Technical Report: pdf (1576K).

Note: the version at http://i.stanford.edu/pub/cstr/reports/cs/tr/70/157/CS-TR-70-157.pdf has scanning errors.

The normal algorithm requires
*n*^{3} + O(*n*^{2})
multiplications and about the same number of additions.
Winograd's algorithm almost halves the number of multiplications
at the expense of more additions.
Strassen's algorithm reduces the total number of operations to
O(*n*^{2.82}) by recursively multiplying
2*n* × 2*n* matrices using seven
*n* × *n*
matrix multiplications.

Floating-point error bounds are obtained for both Strassen's and Winograd's methods. It is shown that Strassen's method satisfies a certain numerical stability property (albeit weaker than that satisfied by the normal method); and that scaling is essential for numerical accuracy using Winograd's method.

In practical cases, for moderate *n*,
Winograd's method appears to be slightly faster than the other two
methods, but the gain is, at most, about 20 percent.
Strassen's method should be faster for sufficiently large *n*,
and this will be important in the future as memory sizes increase.

An attempt to generalize Strassen's method is described.

The error analysis of Strassen's algorithm shows that, although it is not
as stable componentwise as the normal algorithm, it is sufficiently stable
to be usable in implementations of Level 3 Basic Linear Algebra Subroutines
(BLAS). (This was not pointed out in the report since Level 3 BLAS had not
been invented at the time.)
For more recent results along similar lines, see
J. Demmel, I. Dumitriu and O. Holtz, "Fast linear algebra is stable",
*Numer. Math.* 108 (2007), 59-91.

For an error analysis of the application of Winograd's identity to LU factorization, see Brent [4].

The conjecture (on page 42)
that 3x3 matrix multiplication can be performed with 23
multiplications was proved by
Julian D. Laderman [*Bull. Amer. Math. Soc.* 82, 1, Jan. 1976, 126-128].

Recently, a
paper by
Fawzi et al [*Nature* Vol 610, 6 Oct 2022, pg. 47],
discusses some new algorithms, notably one with 47 multiplications for
4x4 matrix multiplication (improving on Strassen's 49).
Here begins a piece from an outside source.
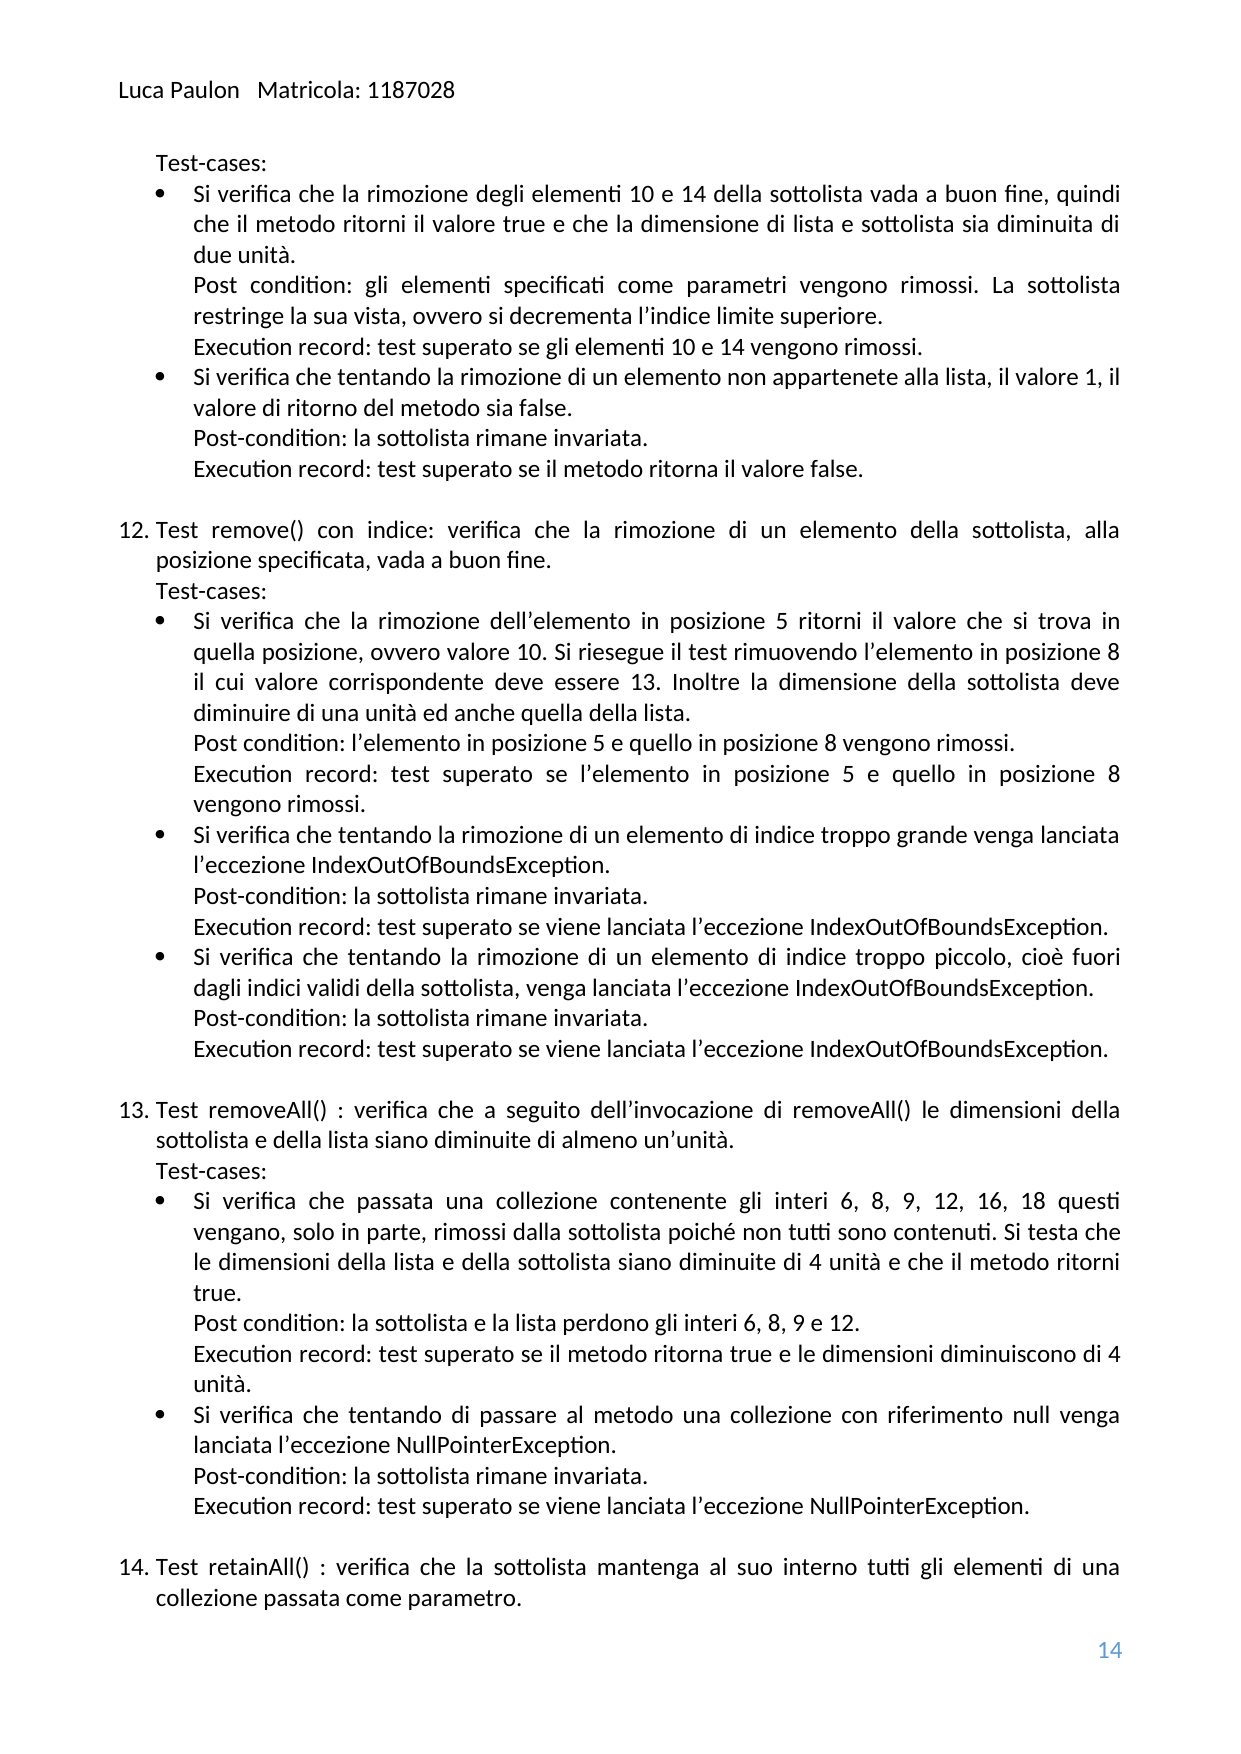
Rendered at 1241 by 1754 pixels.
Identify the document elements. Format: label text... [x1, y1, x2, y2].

However, it should
be noted that the new algorithms only seem to work over the finite field
GF(2) with two elements, and not over the rational, real, or complex fields.
Thus, their application to scientific computation is not clear.

For other developments see Chapters 14-15 of
Burgisser, Clausen and Shokrollahi,
* Algebraic Complexity Theory*,
Springer, 1997;
also recent papers by
Chris Umans *
et al* on an interesting approach via group algebras.